-- Begin --

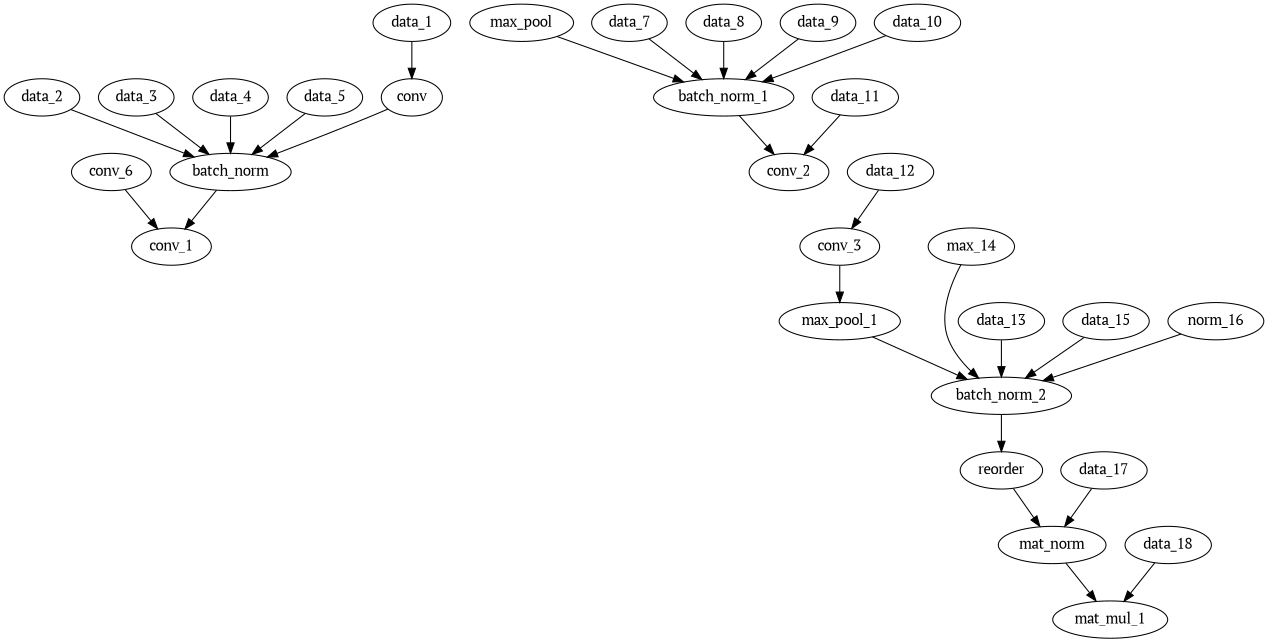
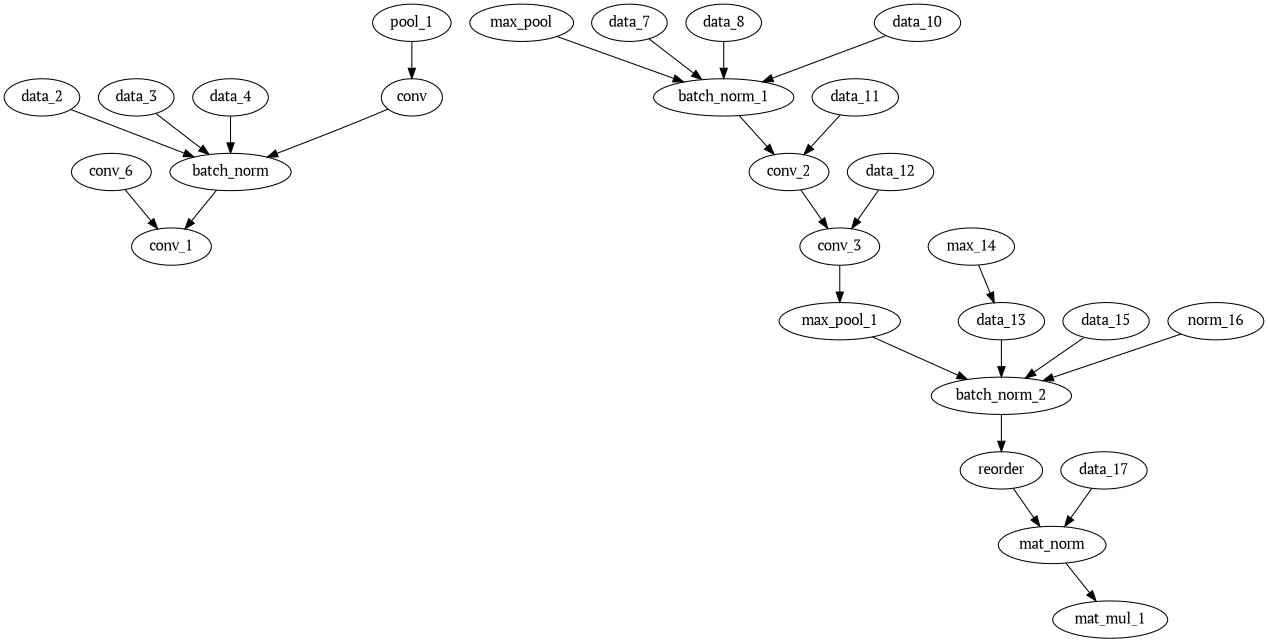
  digraph {
    fontname="PT Serif"
    node [fontname="PT Serif"]
    edge [fontname="PT Serif"]
    n1 [label=conv]
    n2 [label=batch_norm]
-   n3 [label=data_1]
+   n3 [label=pool_1]
    n4 [label=conv_1]
    n5 [label=data_2]
    n6 [label=data_3]
    n7 [label=data_4]
-   n8 [label=data_5]
    n9 [label=conv_6]
    n10 [label=max_pool]
    n11 [label=batch_norm_1]
    n12 [label=conv_2]
    n13 [label=data_7]
    n14 [label=data_8]
-   n15 [label=data_9]
    n16 [label=data_10]
    n17 [label=conv_3]
    n18 [label=data_11]
    n19 [label=max_pool_1]
    n20 [label=data_12]
    n21 [label=batch_norm_2]
    n22 [label=reorder]
    n23 [label=data_13]
    n24 [label=max_14]
    n25 [label=data_15]
    n26 [label=norm_16]
    n27 [label=mat_norm]
    n28 [label=mat_mul_1]
    n29 [label=data_17]
-   n30 [label=data_18]
    n1 -> n2
    n2 -> n4
    n3 -> n1
    n5 -> n2
    n6 -> n2
    n7 -> n2
-   n8 -> n2
    n9 -> n4
    n10 -> n11
    n11 -> n12
+   n12 -> n17
    n13 -> n11
    n14 -> n11
-   n15 -> n11
    n16 -> n11
    n17 -> n19
    n18 -> n12
    n19 -> n21
    n20 -> n17
    n21 -> n22
    n22 -> n27
    n23 -> n21
-   n24 -> n21
+   n24 -> n23
    n25 -> n21
    n26 -> n21
    n27 -> n28
    n29 -> n27
-   n30 -> n28
  }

-- End --

## WRITTEN TASK
Copy out every row again, swapping "PT Serif" for "Georgia" wherever it occurs and changing nothing else. Leave the pictures out.

## SOLUTION TO THIS EXERCISE
  digraph {
    fontname="Georgia"
    node [fontname="Georgia"]
    edge [fontname="Georgia"]
    n1 [label=conv]
    n2 [label=batch_norm]
-   n3 [label=data_1]
+   n3 [label=pool_1]
    n4 [label=conv_1]
    n5 [label=data_2]
    n6 [label=data_3]
    n7 [label=data_4]
-   n8 [label=data_5]
    n9 [label=conv_6]
    n10 [label=max_pool]
    n11 [label=batch_norm_1]
    n12 [label=conv_2]
    n13 [label=data_7]
    n14 [label=data_8]
-   n15 [label=data_9]
    n16 [label=data_10]
    n17 [label=conv_3]
    n18 [label=data_11]
    n19 [label=max_pool_1]
    n20 [label=data_12]
    n21 [label=batch_norm_2]
    n22 [label=reorder]
    n23 [label=data_13]
    n24 [label=max_14]
    n25 [label=data_15]
    n26 [label=norm_16]
    n27 [label=mat_norm]
    n28 [label=mat_mul_1]
    n29 [label=data_17]
-   n30 [label=data_18]
    n1 -> n2
    n2 -> n4
    n3 -> n1
    n5 -> n2
    n6 -> n2
    n7 -> n2
-   n8 -> n2
    n9 -> n4
    n10 -> n11
    n11 -> n12
+   n12 -> n17
    n13 -> n11
    n14 -> n11
-   n15 -> n11
    n16 -> n11
    n17 -> n19
    n18 -> n12
    n19 -> n21
    n20 -> n17
    n21 -> n22
    n22 -> n27
    n23 -> n21
-   n24 -> n21
+   n24 -> n23
    n25 -> n21
    n26 -> n21
    n27 -> n28
    n29 -> n27
-   n30 -> n28
  }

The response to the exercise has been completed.